** Opening Passage shown block **

The laws that apply to married heterosexual couples may not apply to married same-sex couples. Lesbian and gay clients may need additional planning to help them meet their goals. Recognition of marriage equality will not, by itself, resolve the other dilemmas facing LGBT clients.
Documents valid in the state where they were drafted may not be honored, recognized, or acknowledged in anti-gay locales. Clients need to be aware of potential problems.
For example, do clients have a second home in another state? If so, how is it titled? Does that state law have a transfer on death statute that would allow the property to be passed on outside of probate? Are the clients eligible to convert the property into an estate by the entireties? Is that in their interest?
Clients who travel frequently may require additional documents to formalize their relationship. If they have children and only one of the adults is recognized as a “legal parent,” they may need documents to reflect their rights and obligations concerning the children. Travel also raises issues about advance directives and powers of attorney.
Many within the LGBT community believe the Windsor decision resolved all issues concerning their legal rights. Unfortunately, this is untrue. Windsor dealt with federal recognition of same-sex marriages. That is the beginning but not yet the end.
The ongoing uncertainty concerning legal rights for LGBT persons creates difficulties for our clients. Most clients are unclear about their rights and what they need to do to protect themselves, their families, and their assets.
Most lesbian and gay couples want to protect their relationship and their families and they want to know what to do. Many lesbian and gay couples have or plan to have children and this raises additional issues that are not usually present in heterosexual estate planning. In nonrecognition states, for example, the nonbiological parent may be denied parental rights.
Many LGBT clients are estranged from their families. These clients may be concerned about family interference or challenges and will want to discuss plans to limit future problems—especially for their spouse or partner. Clients are also concerned about guaranteeing that their partner will make decisions for them if they become incompetent. They want to make sure the legal documents are in place and enforceable.
Some estimates state that 80 percent of LGBT people have no estate or life-planning arrangements. It is common to hear a client admit to waiting a long time before starting the process.

** Closing Passage shown block **

Write the next part of the passage on estate planning for LGBT clients, picking up after its last sentence. The entries that follow come from a separate source.

** Opening Extracted information block **

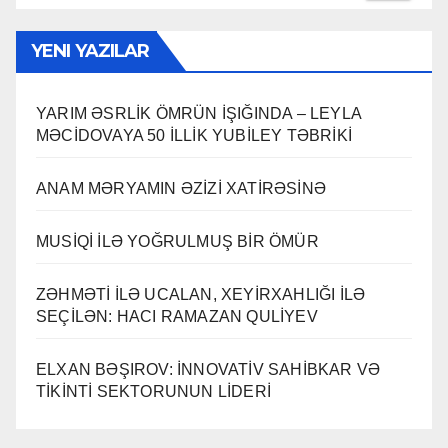
YENI YAZILAR
YARIM ƏSRLİK ÖMRÜN İŞIĞINDA – LEYLA
MƏCİDOVAYA 50 İLLİK YUBİLEY TƏBRİKİ
ANAM MƏRYAMIN ƏZİZİ XATİRƏSİNƏ
MUSİQİ İLƏ YOĞRULMUŞ BİR ÖMÜR
ZƏHMƏTİ İLƏ UCALAN, XEYİRXAHLIĞI İLƏ
SEÇİLƏN: HACI RAMAZAN QULİYEV
ELXAN BƏŞIROV: İNNOVATİV SAHİBKAR VƏ
TİKİNTİ SEKTORUNUN LİDERİ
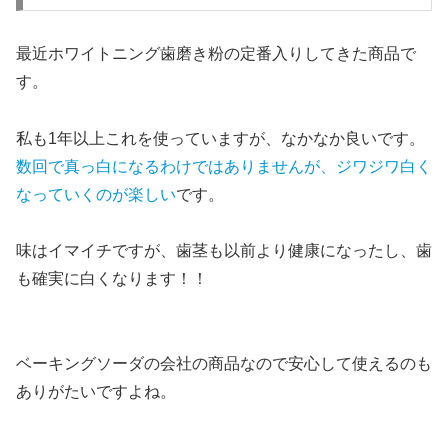
最近ホワイトニング歯磨き粉の定番入りしてきた商品で
す。
私も1年以上これを使っていますが、なかなか良いです。
数回で真っ白になるわけではありませんが、ジワジワ白く
なっていくのが楽しい
です。
味はイマイチですが、歯茎も以前より健康になったし、歯
も確実に白くなります！！
ベーキングソーダの会社の商品なので安心して使えるのも
ありがたいですよね。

** Closing Extracted information block **

> [Your response]:
In 2001, the Washington State Supreme Court held in Vasquez v. Hawthorne that an inequity results if the state’s intestate succession statute is applied against same-sex couples.10 The court stated, “Equitable claims are not dependent on the ‘legality’ of the relationship between the parties, nor are they limited by the gender or the sexual orientation of the parties.”
Since the court issued that decision, Washington’s intestate succession statute11 has changed to include “state registered domestic partners” at the same level of preference as a spouse. Washington became a marriage equality state in 2012.
Even with that development the Vasquez case shows the lengths a surviving same-sex partner must go to when faced with an intestate situation and a challenge by the decedent’s family.
Some courts are willing to entertain creative resolutions to situations not envisioned by legislatures when drafting intestate succession statutes. But, that is a gamble that clients can avoid by executing a complete estate plan.
Identifying health concerns the client may have is important. Under current law, lesbians and gay men are treated as individuals for Medicaid and Medicare purposes, even if they are married or in a long-term relationship. Long-term care insurance can provide a sense of security for LG individuals and couples.
The federal government has taken steps to alleviate these concerns. The Health and Human Services (HHS) rules concerning hospital visitation was a start.
This situation requires creative solutions and a sound understanding of the legal issues involved.
The differences between “recognition” and “nonrecognition” states will cease to be an issue once marriage equality becomes the rule across the country. Married same-sex couples will be treated the same under state intestacy laws.
Unfortunately, the same will not be true of unmarried same-sex couples. They will continue to be seen as “legal strangers” and a comprehensive estate plan will be essential. For them a state’s intestacy laws will deprive them of sharing in each other’s estates.
These statutes do not provide for a decedent’s same-sex partner. There is no category for “domestic partner,” “lifelong companion,” or similar designation in the intestacy laws. The surviving partner is denied any right to inherit from the decedent’s estate unless the couple has a written and properly executed estate plan.
Lesbian and gay clients who married but never formally terminated the marriage will be surprised to learn they are still married and their spouse has specific legal rights.
Samantha and her former partner, Lesley, provide an example of the issues faced by lesbian and gay couples. The women were together for 15 years but they never married or formalized their relationship.
While they were together, Samantha purchased a home. Several years after buying the house, Samantha became disabled. She found it difficult to make the payments and decided to refinance and put Lesley’s name on the mortgage and the deed. The couple separated two years later. Now, Lesley wants her name off the deed and the mortgage because she wants to buy a house with her new partner. The bank refuses to let Lesley out of the mortgage and Samantha cannot refinance on her own because of her current financial situation.
The mortgage agreement includes a clause that allows a married couple, once divorced, to remove a spouse’s name from the mortgage. Samantha and Lesley wonder if they should get married and then divorce to resolve the mortgage issue.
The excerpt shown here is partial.